→ WHAT IS BEING ASKED
Reproduce the data below word for word, keeping every line in its original order.

→ MATERIAL FOR THE TASK
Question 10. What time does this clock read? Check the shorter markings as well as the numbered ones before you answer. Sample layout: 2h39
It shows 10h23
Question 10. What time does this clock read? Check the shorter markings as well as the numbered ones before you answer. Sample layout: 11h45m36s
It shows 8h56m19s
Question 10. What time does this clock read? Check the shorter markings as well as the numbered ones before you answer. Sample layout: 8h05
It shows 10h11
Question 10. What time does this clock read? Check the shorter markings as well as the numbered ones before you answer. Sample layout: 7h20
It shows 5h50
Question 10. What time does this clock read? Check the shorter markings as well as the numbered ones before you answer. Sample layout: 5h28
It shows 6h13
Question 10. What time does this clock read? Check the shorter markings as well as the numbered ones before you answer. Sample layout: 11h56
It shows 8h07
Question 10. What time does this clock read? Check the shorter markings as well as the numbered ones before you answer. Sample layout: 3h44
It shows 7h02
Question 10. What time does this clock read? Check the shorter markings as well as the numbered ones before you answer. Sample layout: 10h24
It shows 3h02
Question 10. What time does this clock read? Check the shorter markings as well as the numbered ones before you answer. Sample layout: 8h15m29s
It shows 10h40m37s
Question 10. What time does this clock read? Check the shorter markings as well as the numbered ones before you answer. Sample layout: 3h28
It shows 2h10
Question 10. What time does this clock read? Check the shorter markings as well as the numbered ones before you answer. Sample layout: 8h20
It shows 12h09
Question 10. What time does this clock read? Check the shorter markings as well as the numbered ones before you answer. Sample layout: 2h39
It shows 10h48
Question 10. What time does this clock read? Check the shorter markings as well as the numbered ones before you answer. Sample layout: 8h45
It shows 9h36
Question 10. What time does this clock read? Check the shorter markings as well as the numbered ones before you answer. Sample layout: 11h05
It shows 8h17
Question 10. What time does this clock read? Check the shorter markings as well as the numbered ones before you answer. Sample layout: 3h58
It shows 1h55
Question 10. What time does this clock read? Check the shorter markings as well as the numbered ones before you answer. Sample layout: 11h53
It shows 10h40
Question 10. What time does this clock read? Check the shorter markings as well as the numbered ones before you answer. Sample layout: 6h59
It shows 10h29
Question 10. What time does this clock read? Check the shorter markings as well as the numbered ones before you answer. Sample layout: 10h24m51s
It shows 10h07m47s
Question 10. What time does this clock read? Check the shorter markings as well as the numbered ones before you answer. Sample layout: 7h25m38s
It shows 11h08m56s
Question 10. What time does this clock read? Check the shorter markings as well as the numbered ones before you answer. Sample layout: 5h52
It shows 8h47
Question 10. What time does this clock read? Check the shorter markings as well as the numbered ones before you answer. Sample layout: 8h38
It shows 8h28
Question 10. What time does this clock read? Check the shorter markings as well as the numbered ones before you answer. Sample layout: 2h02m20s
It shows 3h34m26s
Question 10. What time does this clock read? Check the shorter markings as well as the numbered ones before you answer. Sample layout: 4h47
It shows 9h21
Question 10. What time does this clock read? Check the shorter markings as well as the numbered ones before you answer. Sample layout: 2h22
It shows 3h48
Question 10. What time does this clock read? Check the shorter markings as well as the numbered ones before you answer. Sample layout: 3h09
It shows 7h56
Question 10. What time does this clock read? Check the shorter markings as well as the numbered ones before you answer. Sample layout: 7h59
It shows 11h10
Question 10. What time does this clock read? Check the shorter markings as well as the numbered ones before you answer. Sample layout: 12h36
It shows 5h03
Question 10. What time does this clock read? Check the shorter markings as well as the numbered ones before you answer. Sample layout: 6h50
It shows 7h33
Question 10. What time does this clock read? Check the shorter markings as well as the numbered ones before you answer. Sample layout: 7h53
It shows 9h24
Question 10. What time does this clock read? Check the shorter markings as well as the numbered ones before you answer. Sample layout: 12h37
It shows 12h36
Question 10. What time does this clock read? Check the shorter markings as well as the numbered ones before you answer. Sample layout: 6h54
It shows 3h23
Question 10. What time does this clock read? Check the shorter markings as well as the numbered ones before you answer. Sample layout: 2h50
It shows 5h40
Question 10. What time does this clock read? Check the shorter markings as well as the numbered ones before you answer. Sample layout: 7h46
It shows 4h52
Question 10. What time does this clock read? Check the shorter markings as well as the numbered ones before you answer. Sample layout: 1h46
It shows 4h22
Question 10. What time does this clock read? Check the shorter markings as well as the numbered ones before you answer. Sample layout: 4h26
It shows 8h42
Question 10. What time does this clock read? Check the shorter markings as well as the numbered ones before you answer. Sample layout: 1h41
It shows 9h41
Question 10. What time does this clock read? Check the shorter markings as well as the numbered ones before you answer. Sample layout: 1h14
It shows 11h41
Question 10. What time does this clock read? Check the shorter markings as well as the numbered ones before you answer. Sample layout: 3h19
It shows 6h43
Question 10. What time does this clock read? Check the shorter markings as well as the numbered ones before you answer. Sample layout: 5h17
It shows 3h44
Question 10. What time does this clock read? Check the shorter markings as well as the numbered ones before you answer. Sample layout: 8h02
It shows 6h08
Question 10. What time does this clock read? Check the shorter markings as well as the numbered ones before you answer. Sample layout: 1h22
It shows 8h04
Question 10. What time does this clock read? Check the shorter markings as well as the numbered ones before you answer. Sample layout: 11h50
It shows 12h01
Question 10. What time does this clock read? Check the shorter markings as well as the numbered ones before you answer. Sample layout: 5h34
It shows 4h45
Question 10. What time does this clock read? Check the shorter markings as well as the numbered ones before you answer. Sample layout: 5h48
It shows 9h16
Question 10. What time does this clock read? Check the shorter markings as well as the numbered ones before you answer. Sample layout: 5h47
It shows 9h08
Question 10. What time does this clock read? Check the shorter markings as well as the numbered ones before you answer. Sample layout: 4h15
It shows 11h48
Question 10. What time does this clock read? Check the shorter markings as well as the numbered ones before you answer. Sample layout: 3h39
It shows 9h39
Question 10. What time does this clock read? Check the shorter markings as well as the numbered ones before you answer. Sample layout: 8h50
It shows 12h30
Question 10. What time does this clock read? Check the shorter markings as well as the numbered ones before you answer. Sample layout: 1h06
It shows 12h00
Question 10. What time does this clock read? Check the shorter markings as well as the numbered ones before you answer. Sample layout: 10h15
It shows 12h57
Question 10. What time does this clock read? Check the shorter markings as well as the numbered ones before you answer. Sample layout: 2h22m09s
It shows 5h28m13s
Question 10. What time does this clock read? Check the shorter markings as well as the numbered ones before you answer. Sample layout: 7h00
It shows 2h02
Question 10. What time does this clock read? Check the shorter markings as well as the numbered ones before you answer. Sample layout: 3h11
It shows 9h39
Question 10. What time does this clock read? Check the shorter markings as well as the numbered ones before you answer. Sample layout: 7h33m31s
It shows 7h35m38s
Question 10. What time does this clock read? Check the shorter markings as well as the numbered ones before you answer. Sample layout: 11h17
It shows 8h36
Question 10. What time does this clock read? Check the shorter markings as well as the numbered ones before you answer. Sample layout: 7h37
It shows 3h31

→ TASK OUTPUT
Question 10. What time does this clock read? Check the shorter markings as well as the numbered ones before you answer. Sample layout: 2h39
It shows 10h23
Question 10. What time does this clock read? Check the shorter markings as well as the numbered ones before you answer. Sample layout: 11h45m36s
It shows 8h56m19s
Question 10. What time does this clock read? Check the shorter markings as well as the numbered ones before you answer. Sample layout: 8h05
It shows 10h11
Question 10. What time does this clock read? Check the shorter markings as well as the numbered ones before you answer. Sample layout: 7h20
It shows 5h50
Question 10. What time does this clock read? Check the shorter markings as well as the numbered ones before you answer. Sample layout: 5h28
It shows 6h13
Question 10. What time does this clock read? Check the shorter markings as well as the numbered ones before you answer. Sample layout: 11h56
It shows 8h07
Question 10. What time does this clock read? Check the shorter markings as well as the numbered ones before you answer. Sample layout: 3h44
It shows 7h02
Question 10. What time does this clock read? Check the shorter markings as well as the numbered ones before you answer. Sample layout: 10h24
It shows 3h02
Question 10. What time does this clock read? Check the shorter markings as well as the numbered ones before you answer. Sample layout: 8h15m29s
It shows 10h40m37s
Question 10. What time does this clock read? Check the shorter markings as well as the numbered ones before you answer. Sample layout: 3h28
It shows 2h10
Question 10. What time does this clock read? Check the shorter markings as well as the numbered ones before you answer. Sample layout: 8h20
It shows 12h09
Question 10. What time does this clock read? Check the shorter markings as well as the numbered ones before you answer. Sample layout: 2h39
It shows 10h48
Question 10. What time does this clock read? Check the shorter markings as well as the numbered ones before you answer. Sample layout: 8h45
It shows 9h36
Question 10. What time does this clock read? Check the shorter markings as well as the numbered ones before you answer. Sample layout: 11h05
It shows 8h17
Question 10. What time does this clock read? Check the shorter markings as well as the numbered ones before you answer. Sample layout: 3h58
It shows 1h55
Question 10. What time does this clock read? Check the shorter markings as well as the numbered ones before you answer. Sample layout: 11h53
It shows 10h40
Question 10. What time does this clock read? Check the shorter markings as well as the numbered ones before you answer. Sample layout: 6h59
It shows 10h29
Question 10. What time does this clock read? Check the shorter markings as well as the numbered ones before you answer. Sample layout: 10h24m51s
It shows 10h07m47s
Question 10. What time does this clock read? Check the shorter markings as well as the numbered ones before you answer. Sample layout: 7h25m38s
It shows 11h08m56s
Question 10. What time does this clock read? Check the shorter markings as well as the numbered ones before you answer. Sample layout: 5h52
It shows 8h47
Question 10. What time does this clock read? Check the shorter markings as well as the numbered ones before you answer. Sample layout: 8h38
It shows 8h28
Question 10. What time does this clock read? Check the shorter markings as well as the numbered ones before you answer. Sample layout: 2h02m20s
It shows 3h34m26s
Question 10. What time does this clock read? Check the shorter markings as well as the numbered ones before you answer. Sample layout: 4h47
It shows 9h21
Question 10. What time does this clock read? Check the shorter markings as well as the numbered ones before you answer. Sample layout: 2h22
It shows 3h48
Question 10. What time does this clock read? Check the shorter markings as well as the numbered ones before you answer. Sample layout: 3h09
It shows 7h56
Question 10. What time does this clock read? Check the shorter markings as well as the numbered ones before you answer. Sample layout: 7h59
It shows 11h10
Question 10. What time does this clock read? Check the shorter markings as well as the numbered ones before you answer. Sample layout: 12h36
It shows 5h03
Question 10. What time does this clock read? Check the shorter markings as well as the numbered ones before you answer. Sample layout: 6h50
It shows 7h33
Question 10. What time does this clock read? Check the shorter markings as well as the numbered ones before you answer. Sample layout: 7h53
It shows 9h24
Question 10. What time does this clock read? Check the shorter markings as well as the numbered ones before you answer. Sample layout: 12h37
It shows 12h36
Question 10. What time does this clock read? Check the shorter markings as well as the numbered ones before you answer. Sample layout: 6h54
It shows 3h23
Question 10. What time does this clock read? Check the shorter markings as well as the numbered ones before you answer. Sample layout: 2h50
It shows 5h40
Question 10. What time does this clock read? Check the shorter markings as well as the numbered ones before you answer. Sample layout: 7h46
It shows 4h52
Question 10. What time does this clock read? Check the shorter markings as well as the numbered ones before you answer. Sample layout: 1h46
It shows 4h22
Question 10. What time does this clock read? Check the shorter markings as well as the numbered ones before you answer. Sample layout: 4h26
It shows 8h42
Question 10. What time does this clock read? Check the shorter markings as well as the numbered ones before you answer. Sample layout: 1h41
It shows 9h41
Question 10. What time does this clock read? Check the shorter markings as well as the numbered ones before you answer. Sample layout: 1h14
It shows 11h41
Question 10. What time does this clock read? Check the shorter markings as well as the numbered ones before you answer. Sample layout: 3h19
It shows 6h43
Question 10. What time does this clock read? Check the shorter markings as well as the numbered ones before you answer. Sample layout: 5h17
It shows 3h44
Question 10. What time does this clock read? Check the shorter markings as well as the numbered ones before you answer. Sample layout: 8h02
It shows 6h08
Question 10. What time does this clock read? Check the shorter markings as well as the numbered ones before you answer. Sample layout: 1h22
It shows 8h04
Question 10. What time does this clock read? Check the shorter markings as well as the numbered ones before you answer. Sample layout: 11h50
It shows 12h01
Question 10. What time does this clock read? Check the shorter markings as well as the numbered ones before you answer. Sample layout: 5h34
It shows 4h45
Question 10. What time does this clock read? Check the shorter markings as well as the numbered ones before you answer. Sample layout: 5h48
It shows 9h16
Question 10. What time does this clock read? Check the shorter markings as well as the numbered ones before you answer. Sample layout: 5h47
It shows 9h08
Question 10. What time does this clock read? Check the shorter markings as well as the numbered ones before you answer. Sample layout: 4h15
It shows 11h48
Question 10. What time does this clock read? Check the shorter markings as well as the numbered ones before you answer. Sample layout: 3h39
It shows 9h39
Question 10. What time does this clock read? Check the shorter markings as well as the numbered ones before you answer. Sample layout: 8h50
It shows 12h30
Question 10. What time does this clock read? Check the shorter markings as well as the numbered ones before you answer. Sample layout: 1h06
It shows 12h00
Question 10. What time does this clock read? Check the shorter markings as well as the numbered ones before you answer. Sample layout: 10h15
It shows 12h57
Question 10. What time does this clock read? Check the shorter markings as well as the numbered ones before you answer. Sample layout: 2h22m09s
It shows 5h28m13s
Question 10. What time does this clock read? Check the shorter markings as well as the numbered ones before you answer. Sample layout: 7h00
It shows 2h02
Question 10. What time does this clock read? Check the shorter markings as well as the numbered ones before you answer. Sample layout: 3h11
It shows 9h39
Question 10. What time does this clock read? Check the shorter markings as well as the numbered ones before you answer. Sample layout: 7h33m31s
It shows 7h35m38s
Question 10. What time does this clock read? Check the shorter markings as well as the numbered ones before you answer. Sample layout: 11h17
It shows 8h36
Question 10. What time does this clock read? Check the shorter markings as well as the numbered ones before you answer. Sample layout: 7h37
It shows 3h31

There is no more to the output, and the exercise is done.